Around 140 people joined the 4.2 mile march between the two proposed sites for Rapier missiles amid fears locals will be put in grave danger if the weapons are fired.
The missiles were unveiled at Blackheath last month and are expected to return in time for the Olympics to defend the city against a worst-case scenario 9/11-style attack, according to the MoD.
Bearing placards and waving peace flags, the demonstrators strode down the middle of Shooters Hill and along the South Circular Road which police cornered off for the event.
Residents and local groups backed the two hour march organised by Greenwich and Bexley Trades Council (GBT), Campaign for Nuclear Disarmament and Stop the War.
Troops numbered 60 at the start and gathered supporters en route.
GBT spokesman Dave Putson said: "It was really good natured. There was a hell of a lot of support from people driving by.
"People were tooting their horns, shouting and saying 'carry on!'".

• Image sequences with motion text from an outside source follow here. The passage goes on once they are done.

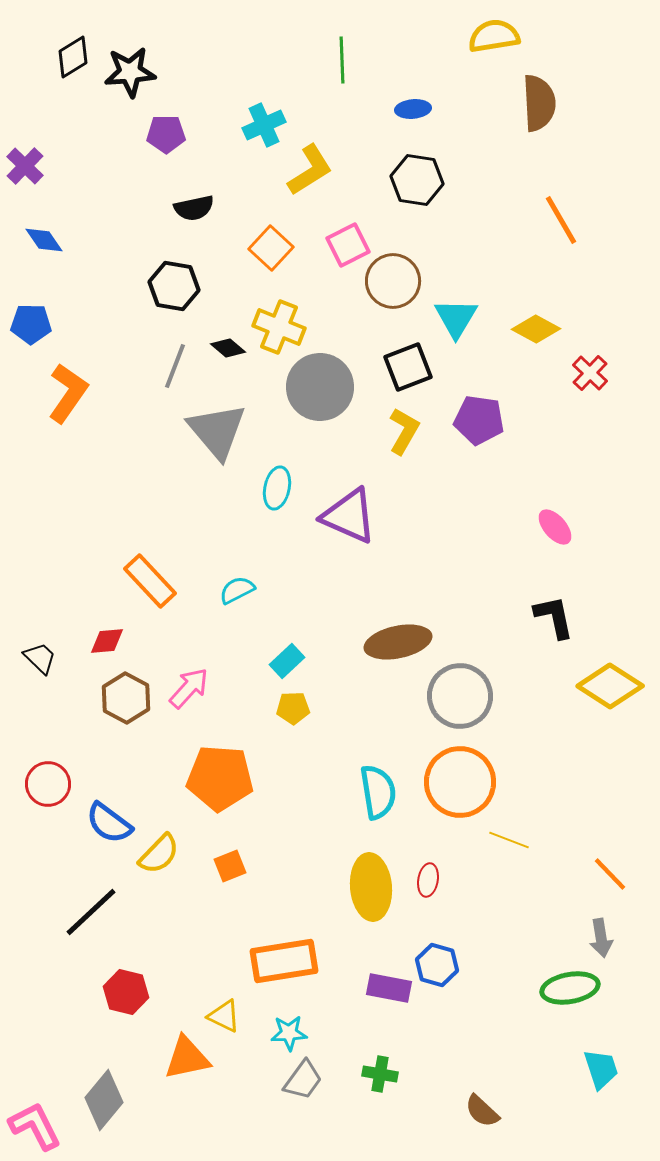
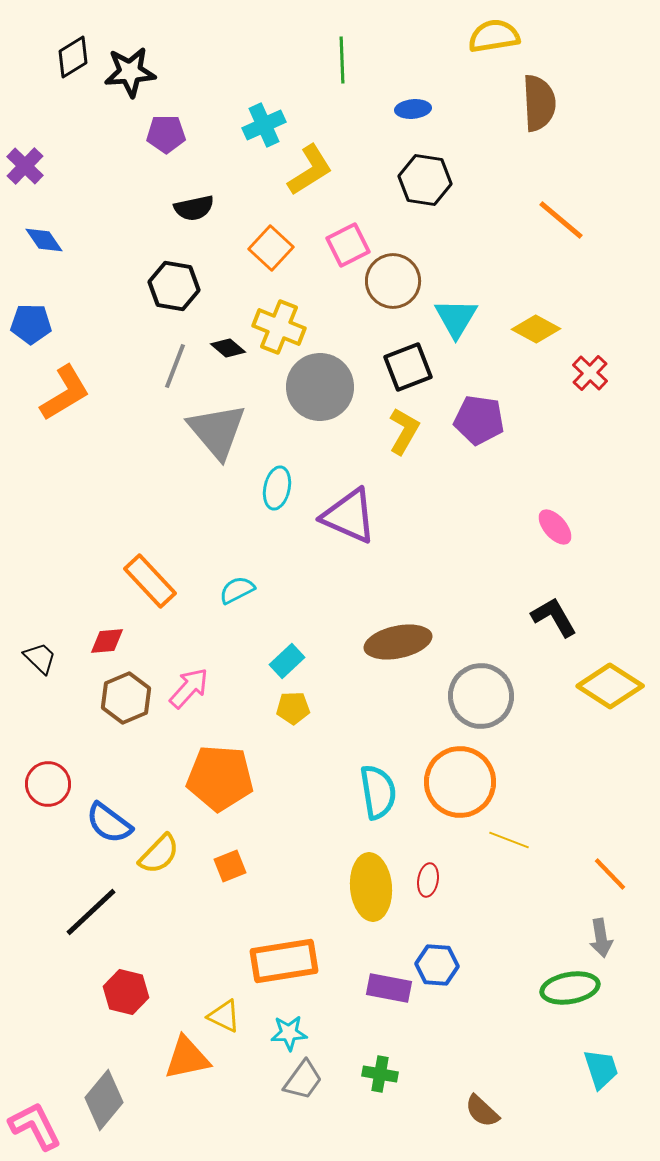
black hexagon at (417, 180): moved 8 px right
orange line at (561, 220): rotated 20 degrees counterclockwise
orange L-shape at (68, 393): moved 3 px left; rotated 24 degrees clockwise
black L-shape at (554, 617): rotated 18 degrees counterclockwise
gray circle at (460, 696): moved 21 px right
brown hexagon at (126, 698): rotated 9 degrees clockwise
blue hexagon at (437, 965): rotated 12 degrees counterclockwise
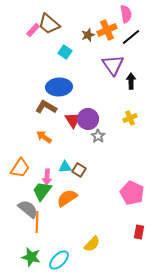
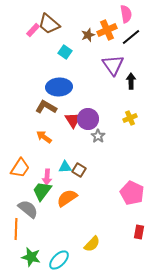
orange line: moved 21 px left, 7 px down
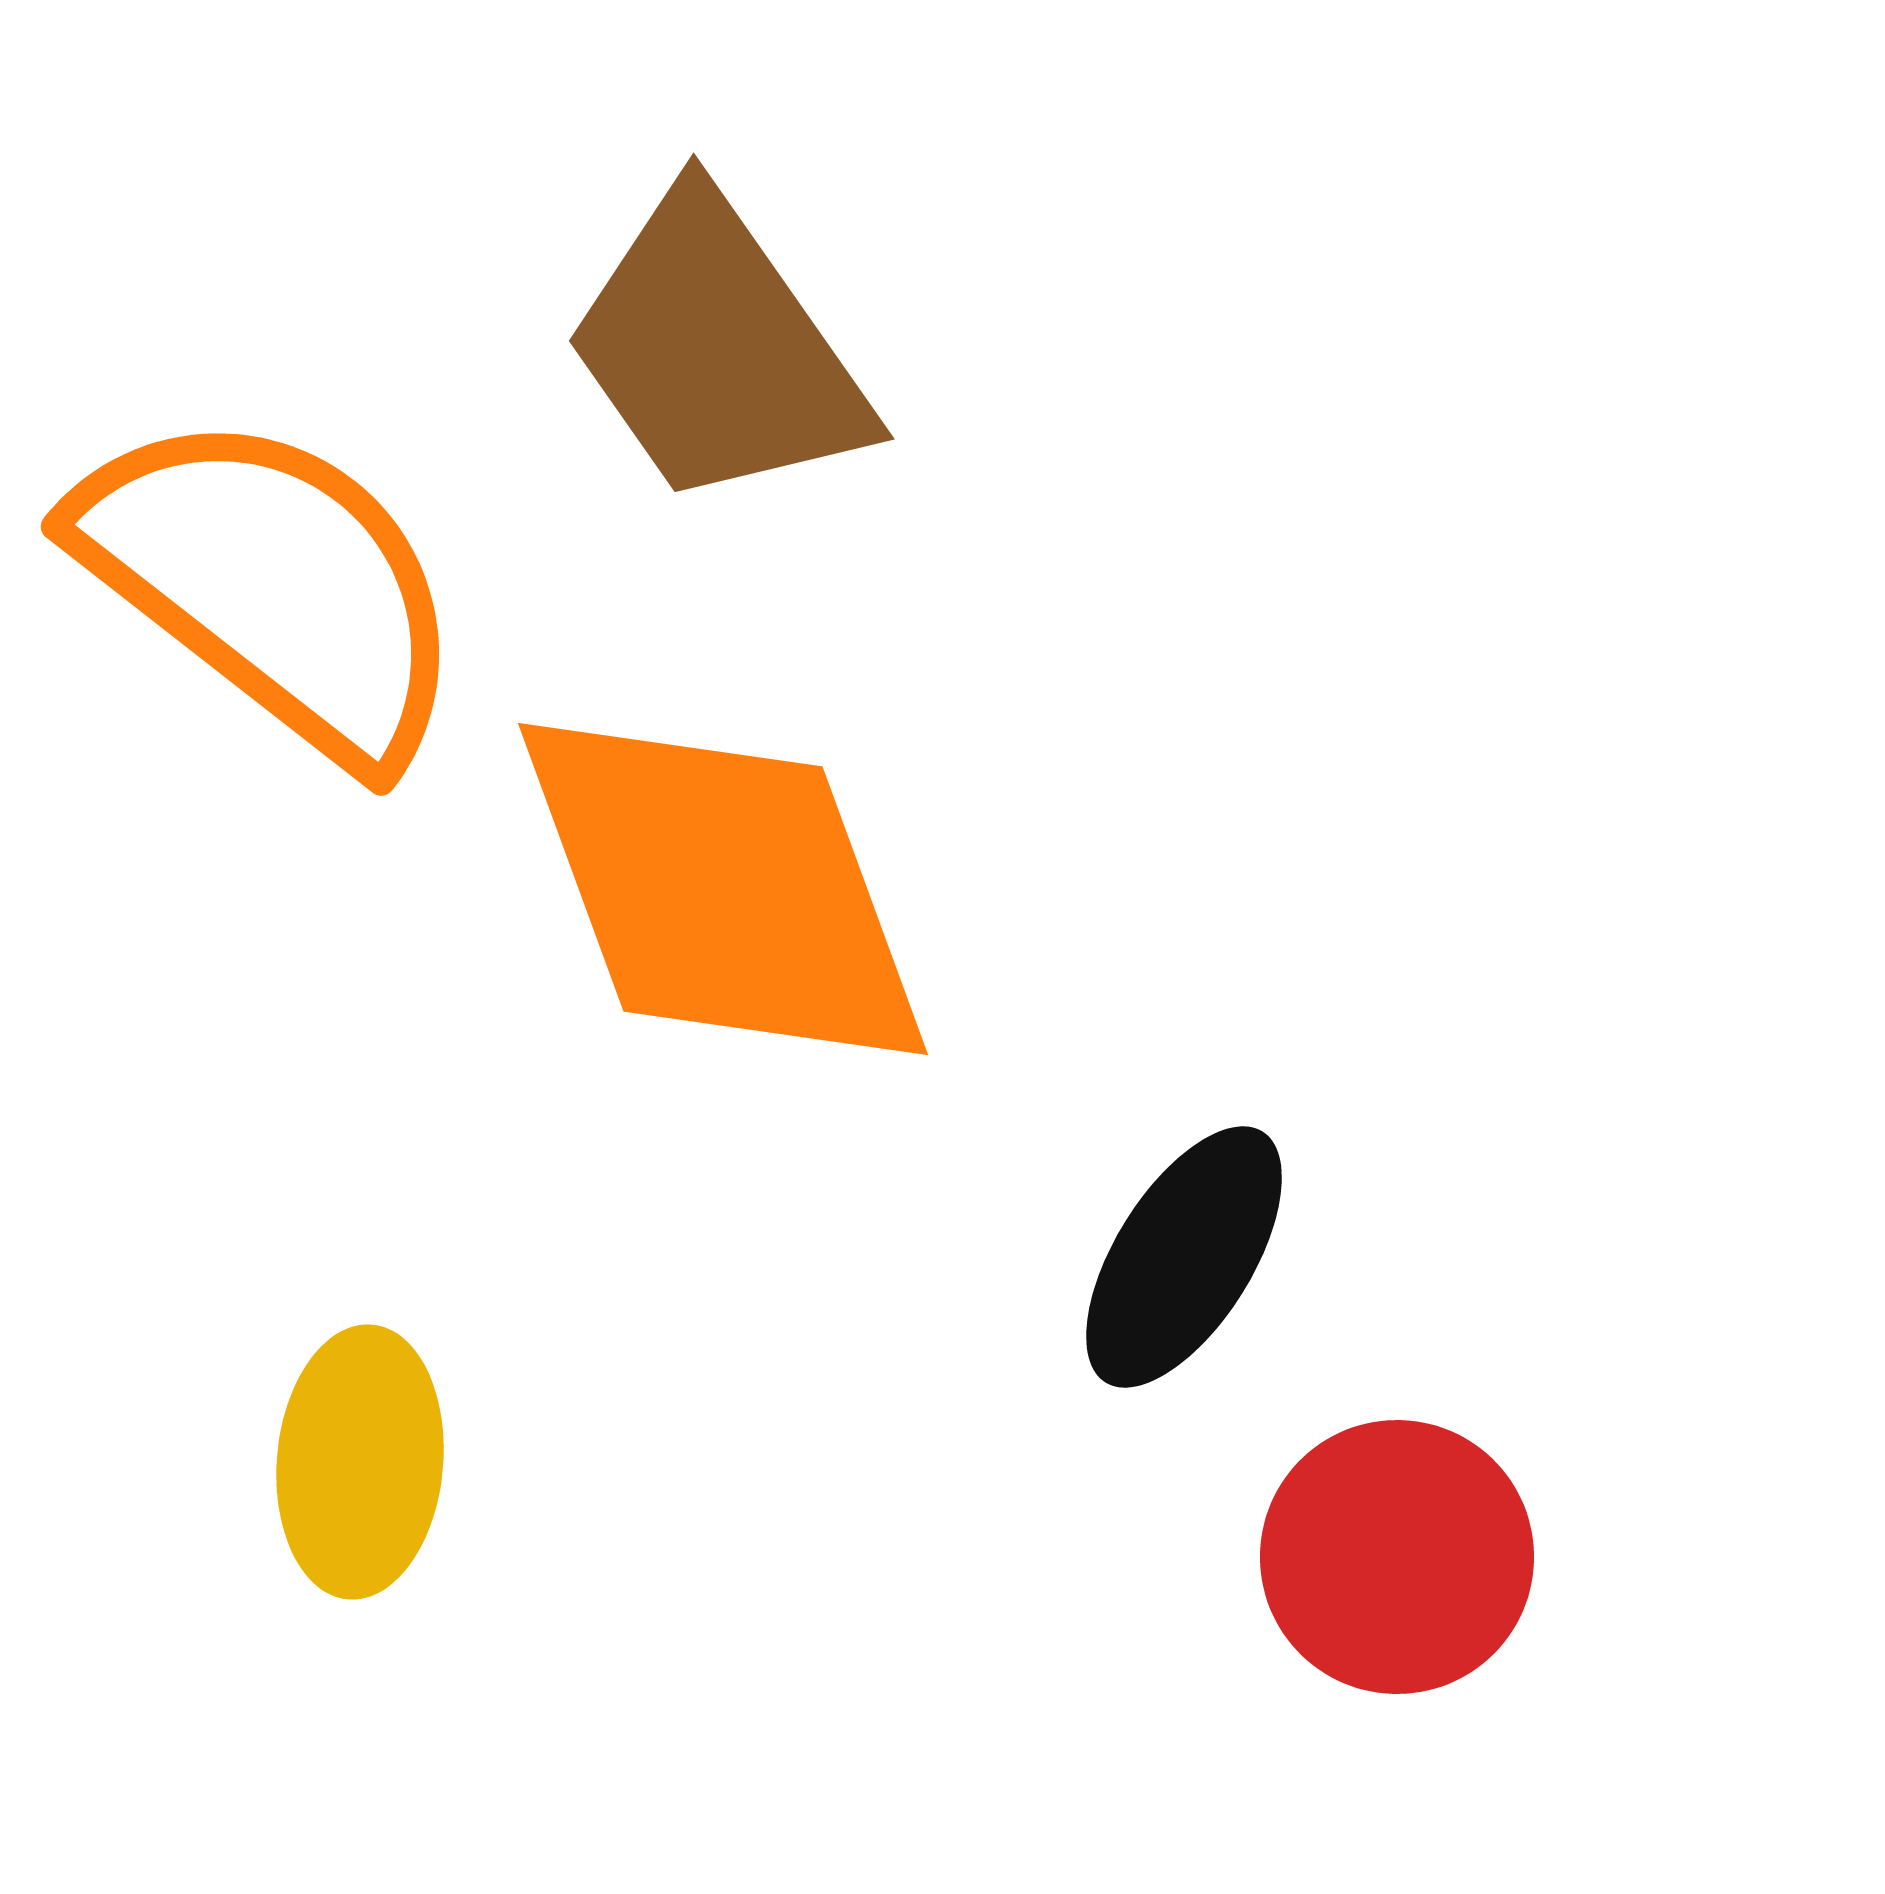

He added: "There has been an absolutely deafening silence from the military.
"We are still waiting for Philip Hammond to tell us why he thinks it is appropriate to place the missiles in our communities.
"They keep calling it ‘collateral damage’ but that basically means death and destruction."
Nearly 100 signatures were collected at Plumstead Make Merry festival for the wider South London Against Missiles campaign which is also running an online petition with GBT.
Woolwich and Riverside ward councillor John Fahy said: "People are obviously very worried about missiles being positioned in the centre of South East London communities and in Oxleas Wood.
"It is undemocratic and unfair that people were never consulted about this."
Responding to news of the protest, an MoD spokesman told News Shopper: "The MoD has conducted a number of engagements with local council officials and community groups to explain the requirement for using Ground Based Air Defence Systems as part of the Air Security Plan for the Olympics.
"We are now waiting for a decision to be made by the Government on whether they will be used. The MoD will conduct further engagement with local council and community groups if the decision is made to deploy Ground Based Air Defence Systems."